Think back to the little story at the beginning of this presentation, where some of the Seven Deadly Sins were perpetrated.
Management of the Arbitration Process
In addition to the importance of a carefully drafted dispute-resolution clause in the transaction documents, the case-management skills of the arbitrator or panel of arbitrators are crucial to a workable arbitration proceeding. Management of the arbitration must be placed in the hands of competent and experienced neutrals.
The very outset of the arbitration is a critical time when the arbitrators conduct the preliminary hearing with the parties and their counsel. It is here that the process and the tone are set for the entire proceeding. The outcome of this hearing should be the organization and scheduling going forward on matters such as the pleadings, case-dispositive motions, discovery benchmarks, future conferences with the arbitrators, a hearing date, pre-hearing procedures, and the like. It is a great opportunity for arbitrators to exercise firm, fair, common sense protocols designed to accomplish speed and cost effectiveness.
Following the establishment of a scheduling order resulting from the preliminary hearing, the arbitrators need to keep track of the implementation of the steps in the scheduling order and to manage promptly all disputes along the way, many of which are likely to be in connection with discovery issues.
Dispute-resolution decisions are intensely contextual and depend upon many factors. Mediation with an expert mediator is ordinarily a low-risk/high-reward step that can advance rationality and common sense in the process. International arbitration is usually preferred over relegating a transnational dispute to resolution in some foreign court systems.

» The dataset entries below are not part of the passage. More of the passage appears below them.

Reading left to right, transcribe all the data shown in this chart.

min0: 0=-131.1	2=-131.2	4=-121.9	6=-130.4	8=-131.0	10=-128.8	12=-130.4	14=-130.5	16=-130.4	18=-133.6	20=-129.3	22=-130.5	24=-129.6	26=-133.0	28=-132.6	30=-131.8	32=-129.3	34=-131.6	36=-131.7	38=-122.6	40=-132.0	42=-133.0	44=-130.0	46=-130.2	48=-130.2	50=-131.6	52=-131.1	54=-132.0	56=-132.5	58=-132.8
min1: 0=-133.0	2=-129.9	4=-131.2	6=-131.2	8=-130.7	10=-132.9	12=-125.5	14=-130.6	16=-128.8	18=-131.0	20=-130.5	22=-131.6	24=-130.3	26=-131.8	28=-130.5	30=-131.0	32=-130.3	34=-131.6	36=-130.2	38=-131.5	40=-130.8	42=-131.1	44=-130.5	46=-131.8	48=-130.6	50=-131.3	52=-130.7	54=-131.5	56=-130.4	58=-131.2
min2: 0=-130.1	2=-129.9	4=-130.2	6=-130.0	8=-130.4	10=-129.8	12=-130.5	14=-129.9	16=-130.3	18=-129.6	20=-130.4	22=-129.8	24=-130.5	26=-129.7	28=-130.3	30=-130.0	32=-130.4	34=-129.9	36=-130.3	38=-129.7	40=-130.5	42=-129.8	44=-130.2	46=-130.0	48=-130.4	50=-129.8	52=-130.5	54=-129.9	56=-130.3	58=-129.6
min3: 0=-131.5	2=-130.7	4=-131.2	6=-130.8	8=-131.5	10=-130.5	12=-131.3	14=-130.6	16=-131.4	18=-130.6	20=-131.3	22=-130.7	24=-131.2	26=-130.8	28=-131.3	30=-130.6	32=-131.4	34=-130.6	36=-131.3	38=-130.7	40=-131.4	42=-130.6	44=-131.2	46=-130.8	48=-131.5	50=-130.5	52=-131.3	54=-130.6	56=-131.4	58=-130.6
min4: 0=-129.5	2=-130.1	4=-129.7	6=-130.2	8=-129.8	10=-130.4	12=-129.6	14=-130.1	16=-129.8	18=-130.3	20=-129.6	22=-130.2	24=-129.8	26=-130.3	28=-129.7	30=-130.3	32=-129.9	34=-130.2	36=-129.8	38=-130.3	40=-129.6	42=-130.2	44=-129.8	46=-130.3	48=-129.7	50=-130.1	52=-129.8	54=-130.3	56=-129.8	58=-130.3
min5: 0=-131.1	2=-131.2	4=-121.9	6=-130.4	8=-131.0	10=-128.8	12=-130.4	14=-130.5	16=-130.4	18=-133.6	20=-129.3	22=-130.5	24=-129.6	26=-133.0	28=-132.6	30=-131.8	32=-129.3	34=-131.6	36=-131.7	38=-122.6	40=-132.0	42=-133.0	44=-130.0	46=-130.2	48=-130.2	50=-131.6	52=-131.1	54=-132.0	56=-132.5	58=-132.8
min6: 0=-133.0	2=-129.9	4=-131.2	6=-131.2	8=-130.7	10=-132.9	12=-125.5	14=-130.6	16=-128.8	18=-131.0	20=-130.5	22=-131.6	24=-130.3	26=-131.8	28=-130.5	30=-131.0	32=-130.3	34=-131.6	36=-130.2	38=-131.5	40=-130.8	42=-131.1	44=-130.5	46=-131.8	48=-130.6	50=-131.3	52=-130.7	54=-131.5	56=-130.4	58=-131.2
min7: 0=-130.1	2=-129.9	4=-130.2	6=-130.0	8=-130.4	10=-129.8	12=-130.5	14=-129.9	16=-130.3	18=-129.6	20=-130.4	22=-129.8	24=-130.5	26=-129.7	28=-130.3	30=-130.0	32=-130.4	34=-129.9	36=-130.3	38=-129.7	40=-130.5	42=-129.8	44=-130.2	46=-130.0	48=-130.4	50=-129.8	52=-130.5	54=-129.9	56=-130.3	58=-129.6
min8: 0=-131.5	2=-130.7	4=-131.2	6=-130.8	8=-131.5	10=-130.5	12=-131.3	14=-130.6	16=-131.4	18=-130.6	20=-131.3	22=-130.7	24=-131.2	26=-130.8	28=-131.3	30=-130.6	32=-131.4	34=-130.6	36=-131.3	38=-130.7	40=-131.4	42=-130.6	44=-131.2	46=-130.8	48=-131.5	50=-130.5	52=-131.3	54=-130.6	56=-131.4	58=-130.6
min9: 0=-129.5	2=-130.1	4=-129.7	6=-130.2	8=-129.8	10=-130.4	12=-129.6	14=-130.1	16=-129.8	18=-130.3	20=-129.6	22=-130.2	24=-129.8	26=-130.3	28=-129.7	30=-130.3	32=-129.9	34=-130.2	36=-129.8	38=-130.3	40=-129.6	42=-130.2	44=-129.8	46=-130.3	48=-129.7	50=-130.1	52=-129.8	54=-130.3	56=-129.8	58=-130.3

Domestic arbitration is where most of the controversial issues arise. Is domestic arbitration viewed as being so inherently bad that it is essentially intractable? Or can proper drafting and skillful handling of the process by arbitrators in specific cases make it manageable? In my opinion, the latter is correct.
Assuming that there is not an overarching need for a determination of the dispute by a federal or state court system, domestic arbitration, which embodies the benefits of confidentiality and flexibility, can be made to work effectively. If the arbitration can be set up with proper safeguards and state-of-the-art best practices, careful drafting and high-quality neutrals, the likelihood of disaster resulting from the arbitration should be diminished or avoided.
In those cases the promise of arbitration is not illusory.